[Allan Quatermain by by H. Rider Haggard]@TWC D-Link book
Allan Quatermain

CHAPTER XII
18/25

Clearly they could not understand how we had reached the lake and been found floating on it, and were inclined to attribute our presence to supernatural causes.
Then the narrative proceeded, as I judged from the frequent appeals that our guide made to the girl, to the point where we had shot the hippopotami, and we at once perceived that there was something very wrong about those hippopotami, for the history was frequently interrupted by indignant exclamations from the little group of white-robed priests and even from the courtiers, while the two Queens listened with an amazed expression, especially when our guide pointed to the rifles in our hands as being the means of destruction.

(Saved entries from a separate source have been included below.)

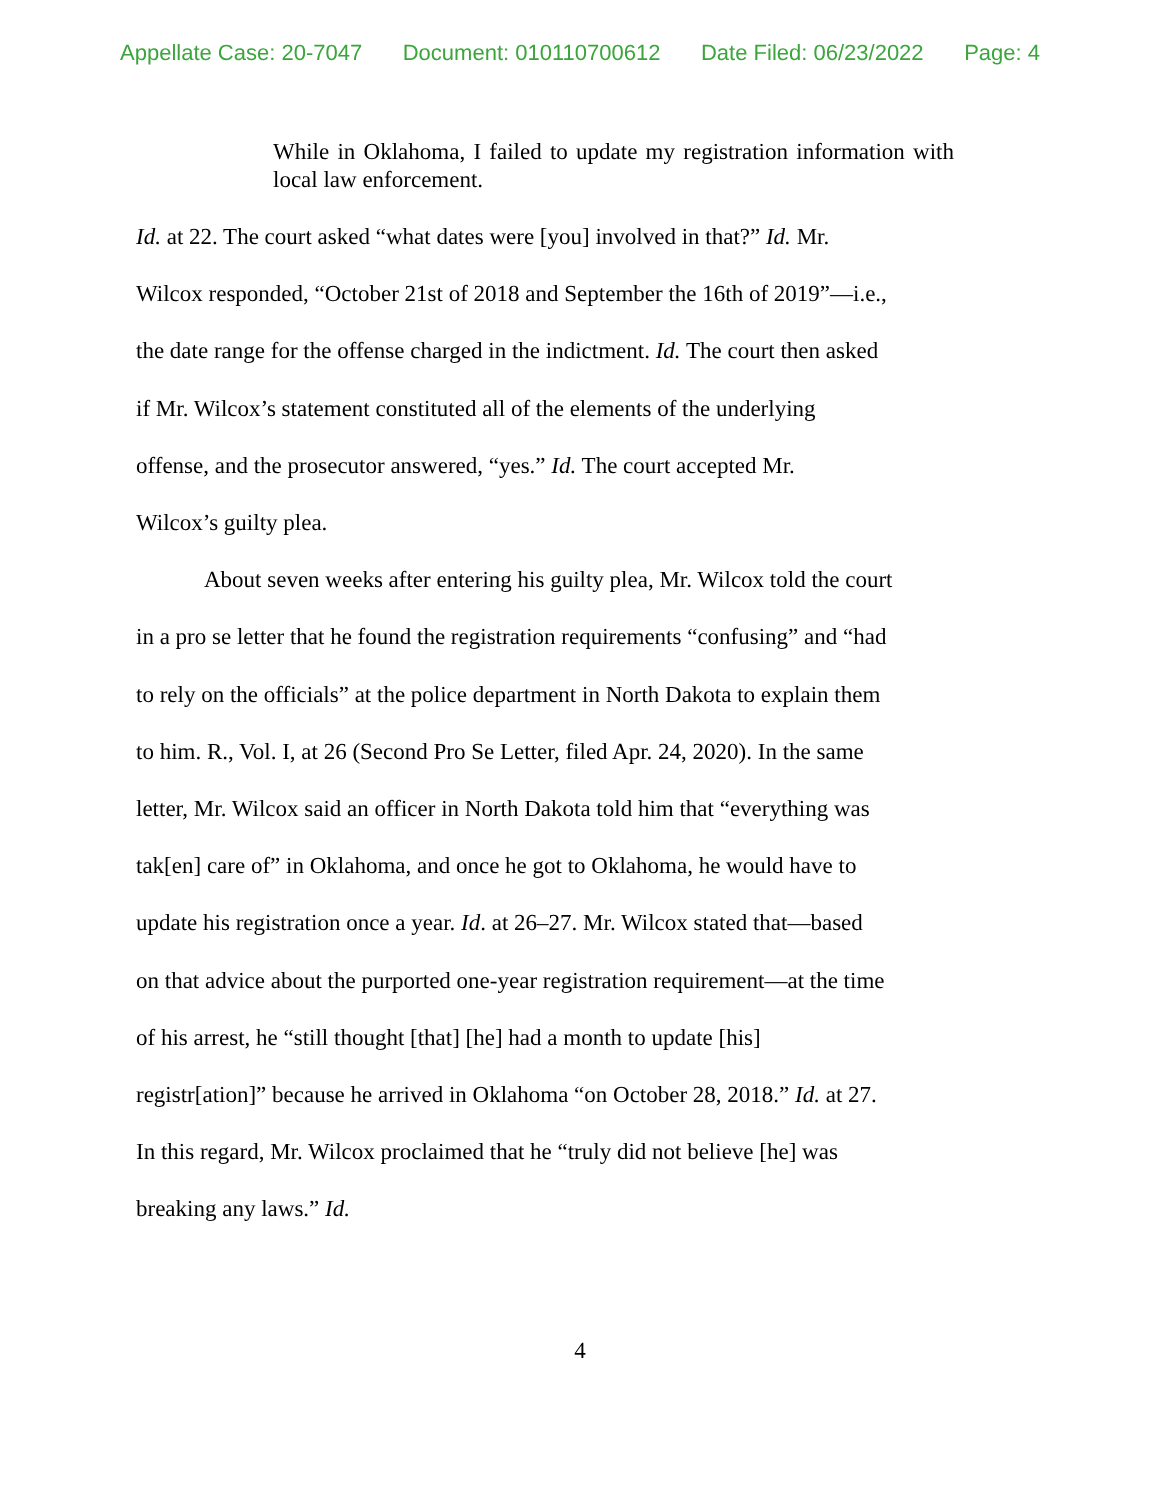Appellate Case: 20-7047 Document: 010110700612 Date Filed: 06/23/2022 Page: 4
While in Oklahoma, I failed to update my registration information with local law enforcement.
Id. at 22. The court asked “what dates were [you] involved in that?” Id. Mr.
Wilcox responded, “October 21st of 2018 and September the 16th of 2019”—i.e.,
the date range for the offense charged in the indictment. Id. The court then asked
if Mr. Wilcox’s statement constituted all of the elements of the underlying
offense, and the prosecutor answered, “yes.” Id. The court accepted Mr.
Wilcox’s guilty plea.
About seven weeks after entering his guilty plea, Mr. Wilcox told the court
in a pro se letter that he found the registration requirements “confusing” and “had
to rely on the officials” at the police department in North Dakota to explain them
to him. R., Vol. I, at 26 (Second Pro Se Letter, filed Apr. 24, 2020). In the same
letter, Mr. Wilcox said an officer in North Dakota told him that “everything was
tak[en] care of” in Oklahoma, and once he got to Oklahoma, he would have to
update his registration once a year. Id. at 26–27. Mr. Wilcox stated that—based
on that advice about the purported one-year registration requirement—at the time
of his arrest, he “still thought [that] [he] had a month to update [his]
registr[ation]” because he arrived in Oklahoma “on October 28, 2018.” Id. at 27.
In this regard, Mr. Wilcox proclaimed that he “truly did not believe [he] was
breaking any laws.” Id.
4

And here, to make matters clear, I may as well explain at once that the inhabitants of Zu-Vendis are sun-worshippers, and that for some reason or another the hippopotamus is sacred among them.

Not that they do not kill it, because at a certain season of the year they slaughter thousands -- which are specially preserved in large lakes up the country -- and use their hides for armour for soldiers; but this does not prevent them from considering these animals as sacred to the sun.

{Endnote 11} Now, as ill luck would have it, the particular hippopotami we had shot were a family of tame animals that were kept in the mouth of the port and daily fed by priests whose special duty it was to attend to them.

When we shot them I thought that the brutes were suspiciously tame, and this was, as we afterwards ascertained, the cause of it.